Wyeth, who had summered in Maine for many years, met the spinster Olson and her bachelor brother, Alvaro, in 1939. The three were introduced by Wyeth's future wife, Betsy James (b. c. 1922), another long-term summer resident. It's hard to say what fired the young artist's imagination more: the Olson siblings or their residence. Christina appears in several of the artist's paintings.
btwashburn/flickr.com/CC BY 2.0
There are three models here, actually. The figure's wasted limbs and pink dress belong to Christina Olson. The youthful head and torso, however, belong to Betsy Wyeth, who was then in her mid-20s (as opposed to Christina's then-mid-50s). The most famous model in this scene is the Olson farmhouse itself, which was built in the late 18th century, and is still standing and was listed on the National Register of Historic Places in 1995.
The composition is perfectly asymmetrically balanced, though parts of the farmhouse were rearranged by artistic license to accomplish this feat.
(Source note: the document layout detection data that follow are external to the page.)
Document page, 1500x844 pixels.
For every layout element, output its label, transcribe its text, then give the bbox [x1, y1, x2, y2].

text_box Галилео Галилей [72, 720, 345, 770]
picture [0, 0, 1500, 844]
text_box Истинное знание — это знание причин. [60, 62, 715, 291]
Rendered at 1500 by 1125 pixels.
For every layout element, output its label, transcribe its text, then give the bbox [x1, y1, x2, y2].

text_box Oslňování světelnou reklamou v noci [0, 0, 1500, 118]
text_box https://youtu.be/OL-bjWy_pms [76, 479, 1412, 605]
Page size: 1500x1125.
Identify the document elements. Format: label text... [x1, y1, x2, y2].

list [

Wyeth painted in egg tempera, a medium that requires the artist to mix (and constantly monitor) his own paints but allows for great control. Notice the incredible detail here, where individual hairs and blades of grass are painstakingly highlighted.
The Museum of Modern art opines, "In this style of painting, known as magic realism, everyday scenes are imbued with poetic mystery."
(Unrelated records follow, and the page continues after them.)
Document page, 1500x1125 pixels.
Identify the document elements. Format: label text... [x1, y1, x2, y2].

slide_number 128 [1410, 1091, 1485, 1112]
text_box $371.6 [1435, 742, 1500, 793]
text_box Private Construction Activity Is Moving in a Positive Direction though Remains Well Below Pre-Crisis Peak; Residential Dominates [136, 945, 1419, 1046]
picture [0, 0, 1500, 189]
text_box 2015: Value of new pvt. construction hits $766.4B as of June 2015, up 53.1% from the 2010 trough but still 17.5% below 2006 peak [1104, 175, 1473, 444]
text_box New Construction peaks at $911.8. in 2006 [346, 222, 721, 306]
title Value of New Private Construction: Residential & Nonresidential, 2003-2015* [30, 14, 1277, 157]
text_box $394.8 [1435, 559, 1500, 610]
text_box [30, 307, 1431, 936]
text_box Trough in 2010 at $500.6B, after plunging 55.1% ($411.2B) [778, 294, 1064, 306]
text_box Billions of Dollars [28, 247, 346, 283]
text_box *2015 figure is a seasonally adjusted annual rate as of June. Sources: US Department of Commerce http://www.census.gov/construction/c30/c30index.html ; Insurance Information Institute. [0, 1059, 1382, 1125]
The Art Story.org quotes the artist himself describing Christina's World as "Magic! It's what makes things sublime. It's the difference between a picture that is profound art and just a painting of an object."
"Christina's World" was met with little critical notice after its completion, mainly because (1) the abstract expressionists were making most of the arts news of the time and (2) the founding director of the Museum of Modern Art, Alfred Barr, snapped it up almost immediately for $1,800. The few art critics who commented at the time were lukewarm at best, deriding it as "kitschy nostalgia," wrote Zachary Small.
During the ensuing seven decades, the painting has become a MoMA highlight and is very rarely loaned. The last exception was to an Andrew Wyeth memorial show at the Brandywine River Museum in his native town of Chadds Ford, Pennsylvania.
More telling is how large a part "Christina's World" plays in popular culture. Writers, filmmakers, and other visual artists reference it, and the public has always loved it. Forty-five years ago you would have been hard-pressed to find a single Jackson Pollock reproduction within 20 square city blocks, but everyone knew at least one person who had a copy of "Christina's World" hanging somewhere on a wall.